• _RECORDS PROVIDED_
=======

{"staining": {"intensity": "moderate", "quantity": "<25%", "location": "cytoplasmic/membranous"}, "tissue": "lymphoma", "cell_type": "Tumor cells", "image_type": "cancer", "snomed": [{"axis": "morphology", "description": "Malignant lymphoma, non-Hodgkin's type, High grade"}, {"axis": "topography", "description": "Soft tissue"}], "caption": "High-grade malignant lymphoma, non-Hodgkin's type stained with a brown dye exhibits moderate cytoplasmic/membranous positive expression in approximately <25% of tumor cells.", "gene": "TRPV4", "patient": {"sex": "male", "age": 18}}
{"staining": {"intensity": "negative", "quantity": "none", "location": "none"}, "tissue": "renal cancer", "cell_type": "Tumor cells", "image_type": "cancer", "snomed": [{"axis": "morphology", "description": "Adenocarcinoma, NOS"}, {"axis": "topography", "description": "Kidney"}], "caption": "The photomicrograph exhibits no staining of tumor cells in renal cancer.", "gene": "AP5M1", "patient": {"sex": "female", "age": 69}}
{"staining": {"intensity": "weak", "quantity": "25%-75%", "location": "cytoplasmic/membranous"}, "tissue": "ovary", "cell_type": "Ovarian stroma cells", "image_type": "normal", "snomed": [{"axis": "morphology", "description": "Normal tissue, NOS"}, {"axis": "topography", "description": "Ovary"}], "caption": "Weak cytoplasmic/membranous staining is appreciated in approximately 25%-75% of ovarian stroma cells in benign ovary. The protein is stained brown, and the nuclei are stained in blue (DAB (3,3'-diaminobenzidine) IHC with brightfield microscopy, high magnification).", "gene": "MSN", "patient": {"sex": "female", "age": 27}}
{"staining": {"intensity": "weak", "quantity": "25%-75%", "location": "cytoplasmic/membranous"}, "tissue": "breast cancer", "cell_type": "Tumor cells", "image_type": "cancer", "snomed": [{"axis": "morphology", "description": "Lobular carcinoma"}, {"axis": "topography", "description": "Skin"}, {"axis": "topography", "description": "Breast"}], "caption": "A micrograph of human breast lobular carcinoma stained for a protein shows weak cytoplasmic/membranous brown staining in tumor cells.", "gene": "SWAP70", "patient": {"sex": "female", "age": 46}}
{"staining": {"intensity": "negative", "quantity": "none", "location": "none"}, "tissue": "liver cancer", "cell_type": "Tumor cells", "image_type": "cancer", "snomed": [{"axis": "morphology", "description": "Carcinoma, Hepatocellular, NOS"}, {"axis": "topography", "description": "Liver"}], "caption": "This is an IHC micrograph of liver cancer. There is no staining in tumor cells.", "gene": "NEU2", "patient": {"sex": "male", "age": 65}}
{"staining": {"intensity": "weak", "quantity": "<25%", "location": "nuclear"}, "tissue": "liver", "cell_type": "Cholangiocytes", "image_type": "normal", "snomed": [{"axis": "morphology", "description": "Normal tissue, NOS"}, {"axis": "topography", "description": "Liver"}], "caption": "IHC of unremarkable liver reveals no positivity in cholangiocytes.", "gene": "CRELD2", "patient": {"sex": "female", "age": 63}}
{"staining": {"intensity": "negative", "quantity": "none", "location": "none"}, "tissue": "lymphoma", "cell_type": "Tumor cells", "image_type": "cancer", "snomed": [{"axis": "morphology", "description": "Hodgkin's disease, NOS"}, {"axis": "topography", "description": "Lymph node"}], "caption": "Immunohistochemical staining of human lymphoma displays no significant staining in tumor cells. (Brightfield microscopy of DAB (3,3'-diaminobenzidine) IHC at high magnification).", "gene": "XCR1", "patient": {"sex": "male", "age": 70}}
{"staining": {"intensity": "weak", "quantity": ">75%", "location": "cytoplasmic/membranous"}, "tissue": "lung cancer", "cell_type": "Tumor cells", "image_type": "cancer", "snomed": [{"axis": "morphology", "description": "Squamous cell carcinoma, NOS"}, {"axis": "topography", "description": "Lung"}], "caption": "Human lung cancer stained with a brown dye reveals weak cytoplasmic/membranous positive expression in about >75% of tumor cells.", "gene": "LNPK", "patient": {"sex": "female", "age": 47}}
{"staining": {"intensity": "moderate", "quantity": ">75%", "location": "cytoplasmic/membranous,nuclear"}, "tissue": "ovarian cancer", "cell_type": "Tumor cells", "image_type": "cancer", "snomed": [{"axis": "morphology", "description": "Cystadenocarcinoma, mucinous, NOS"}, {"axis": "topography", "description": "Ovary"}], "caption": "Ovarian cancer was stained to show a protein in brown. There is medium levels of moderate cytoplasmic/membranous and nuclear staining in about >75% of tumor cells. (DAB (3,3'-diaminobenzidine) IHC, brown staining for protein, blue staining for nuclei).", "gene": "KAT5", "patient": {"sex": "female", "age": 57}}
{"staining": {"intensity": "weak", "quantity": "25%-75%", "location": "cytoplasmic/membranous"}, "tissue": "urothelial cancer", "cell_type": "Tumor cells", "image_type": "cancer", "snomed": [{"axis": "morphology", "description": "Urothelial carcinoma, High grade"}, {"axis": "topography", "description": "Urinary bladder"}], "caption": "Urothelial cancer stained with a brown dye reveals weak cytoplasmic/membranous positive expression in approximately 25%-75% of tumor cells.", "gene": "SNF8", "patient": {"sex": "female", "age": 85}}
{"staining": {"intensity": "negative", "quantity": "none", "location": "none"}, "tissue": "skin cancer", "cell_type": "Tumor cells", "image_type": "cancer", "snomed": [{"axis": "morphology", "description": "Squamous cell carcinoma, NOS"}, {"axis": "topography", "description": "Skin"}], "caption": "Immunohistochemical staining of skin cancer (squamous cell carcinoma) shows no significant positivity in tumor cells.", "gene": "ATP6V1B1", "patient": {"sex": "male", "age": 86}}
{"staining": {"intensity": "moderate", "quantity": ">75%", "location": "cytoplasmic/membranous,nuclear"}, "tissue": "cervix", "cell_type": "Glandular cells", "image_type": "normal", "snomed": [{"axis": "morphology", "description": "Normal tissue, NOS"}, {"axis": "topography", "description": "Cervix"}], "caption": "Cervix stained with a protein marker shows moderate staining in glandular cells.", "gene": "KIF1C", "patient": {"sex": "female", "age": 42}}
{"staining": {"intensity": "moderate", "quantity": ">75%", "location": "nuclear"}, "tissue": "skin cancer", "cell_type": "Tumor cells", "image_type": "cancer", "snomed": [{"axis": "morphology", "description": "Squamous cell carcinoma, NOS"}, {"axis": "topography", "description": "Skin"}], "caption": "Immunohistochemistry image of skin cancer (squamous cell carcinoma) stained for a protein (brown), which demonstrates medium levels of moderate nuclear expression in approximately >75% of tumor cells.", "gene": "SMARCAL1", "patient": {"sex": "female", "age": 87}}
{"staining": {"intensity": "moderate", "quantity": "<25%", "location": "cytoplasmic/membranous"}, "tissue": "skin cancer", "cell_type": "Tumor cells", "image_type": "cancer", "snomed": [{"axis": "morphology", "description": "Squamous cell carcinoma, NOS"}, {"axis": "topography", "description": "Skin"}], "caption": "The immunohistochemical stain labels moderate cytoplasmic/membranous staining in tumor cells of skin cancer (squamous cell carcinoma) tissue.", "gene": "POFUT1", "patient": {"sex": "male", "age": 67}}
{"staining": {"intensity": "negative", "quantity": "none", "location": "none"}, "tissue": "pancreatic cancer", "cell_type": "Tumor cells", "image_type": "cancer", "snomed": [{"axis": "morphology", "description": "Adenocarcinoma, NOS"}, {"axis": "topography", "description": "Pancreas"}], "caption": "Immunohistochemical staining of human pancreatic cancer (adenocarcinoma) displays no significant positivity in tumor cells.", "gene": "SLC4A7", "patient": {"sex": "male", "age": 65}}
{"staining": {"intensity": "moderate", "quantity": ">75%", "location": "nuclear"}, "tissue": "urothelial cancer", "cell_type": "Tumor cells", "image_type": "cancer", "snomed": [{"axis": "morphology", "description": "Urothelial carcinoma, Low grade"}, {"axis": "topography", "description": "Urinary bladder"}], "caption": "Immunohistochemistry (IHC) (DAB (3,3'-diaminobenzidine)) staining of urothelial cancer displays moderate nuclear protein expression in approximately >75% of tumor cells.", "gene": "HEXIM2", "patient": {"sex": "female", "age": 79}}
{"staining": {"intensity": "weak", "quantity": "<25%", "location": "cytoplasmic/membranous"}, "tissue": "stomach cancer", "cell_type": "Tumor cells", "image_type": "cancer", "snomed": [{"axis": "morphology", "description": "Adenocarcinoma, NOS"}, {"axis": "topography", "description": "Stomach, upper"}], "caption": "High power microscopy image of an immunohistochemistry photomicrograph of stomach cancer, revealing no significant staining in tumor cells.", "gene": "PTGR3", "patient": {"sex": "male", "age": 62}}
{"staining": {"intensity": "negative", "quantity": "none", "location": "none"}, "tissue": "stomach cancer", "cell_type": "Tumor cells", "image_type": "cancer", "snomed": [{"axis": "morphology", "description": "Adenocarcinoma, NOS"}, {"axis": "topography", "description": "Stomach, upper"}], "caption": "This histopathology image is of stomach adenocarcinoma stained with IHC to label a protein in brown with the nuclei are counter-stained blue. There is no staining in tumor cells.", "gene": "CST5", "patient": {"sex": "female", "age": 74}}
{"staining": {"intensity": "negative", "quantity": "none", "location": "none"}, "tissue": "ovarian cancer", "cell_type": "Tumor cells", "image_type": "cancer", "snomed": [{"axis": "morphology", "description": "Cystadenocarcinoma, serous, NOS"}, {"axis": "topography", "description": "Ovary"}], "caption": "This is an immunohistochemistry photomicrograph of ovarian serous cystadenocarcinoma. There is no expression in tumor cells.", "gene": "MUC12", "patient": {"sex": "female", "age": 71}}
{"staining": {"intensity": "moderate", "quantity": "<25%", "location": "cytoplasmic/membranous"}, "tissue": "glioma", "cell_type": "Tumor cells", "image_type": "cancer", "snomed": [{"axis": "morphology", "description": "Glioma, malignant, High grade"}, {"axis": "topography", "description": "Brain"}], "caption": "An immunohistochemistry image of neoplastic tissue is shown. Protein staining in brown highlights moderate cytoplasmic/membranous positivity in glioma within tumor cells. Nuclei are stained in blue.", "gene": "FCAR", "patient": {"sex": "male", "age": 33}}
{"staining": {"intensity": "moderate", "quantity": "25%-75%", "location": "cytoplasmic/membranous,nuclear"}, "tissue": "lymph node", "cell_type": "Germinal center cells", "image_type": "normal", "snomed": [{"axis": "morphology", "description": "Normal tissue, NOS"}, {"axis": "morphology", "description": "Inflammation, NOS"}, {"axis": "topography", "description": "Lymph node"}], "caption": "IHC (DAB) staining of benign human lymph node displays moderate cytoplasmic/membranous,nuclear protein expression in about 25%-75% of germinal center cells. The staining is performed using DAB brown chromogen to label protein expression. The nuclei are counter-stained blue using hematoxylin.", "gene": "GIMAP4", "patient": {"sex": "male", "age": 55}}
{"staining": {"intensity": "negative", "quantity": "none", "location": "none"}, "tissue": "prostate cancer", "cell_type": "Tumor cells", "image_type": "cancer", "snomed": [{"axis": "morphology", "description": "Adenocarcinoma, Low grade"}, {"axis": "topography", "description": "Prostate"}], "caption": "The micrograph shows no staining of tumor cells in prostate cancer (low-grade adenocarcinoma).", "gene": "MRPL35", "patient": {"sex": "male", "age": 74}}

=======

• _ASSIGNED TASK_
Each line from the start of the listing above through the line containing "cytoplasmic/membranous staining is" must be reproduced exactly. Leave out the rest.

• _EXERCISE SOLUTION_
{"staining": {"intensity": "moderate", "quantity": "<25%", "location": "cytoplasmic/membranous"}, "tissue": "lymphoma", "cell_type": "Tumor cells", "image_type": "cancer", "snomed": [{"axis": "morphology", "description": "Malignant lymphoma, non-Hodgkin's type, High grade"}, {"axis": "topography", "description": "Soft tissue"}], "caption": "High-grade malignant lymphoma, non-Hodgkin's type stained with a brown dye exhibits moderate cytoplasmic/membranous positive expression in approximately <25% of tumor cells.", "gene": "TRPV4", "patient": {"sex": "male", "age": 18}}
{"staining": {"intensity": "negative", "quantity": "none", "location": "none"}, "tissue": "renal cancer", "cell_type": "Tumor cells", "image_type": "cancer", "snomed": [{"axis": "morphology", "description": "Adenocarcinoma, NOS"}, {"axis": "topography", "description": "Kidney"}], "caption": "The photomicrograph exhibits no staining of tumor cells in renal cancer.", "gene": "AP5M1", "patient": {"sex": "female", "age": 69}}
{"staining": {"intensity": "weak", "quantity": "25%-75%", "location": "cytoplasmic/membranous"}, "tissue": "ovary", "cell_type": "Ovarian stroma cells", "image_type": "normal", "snomed": [{"axis": "morphology", "description": "Normal tissue, NOS"}, {"axis": "topography", "description": "Ovary"}], "caption": "Weak cytoplasmic/membranous staining is appreciated in approximately 25%-75% of ovarian stroma cells in benign ovary. The protein is stained brown, and the nuclei are stained in blue (DAB (3,3'-diaminobenzidine) IHC with brightfield microscopy, high magnification).", "gene": "MSN", "patient": {"sex": "female", "age": 27}}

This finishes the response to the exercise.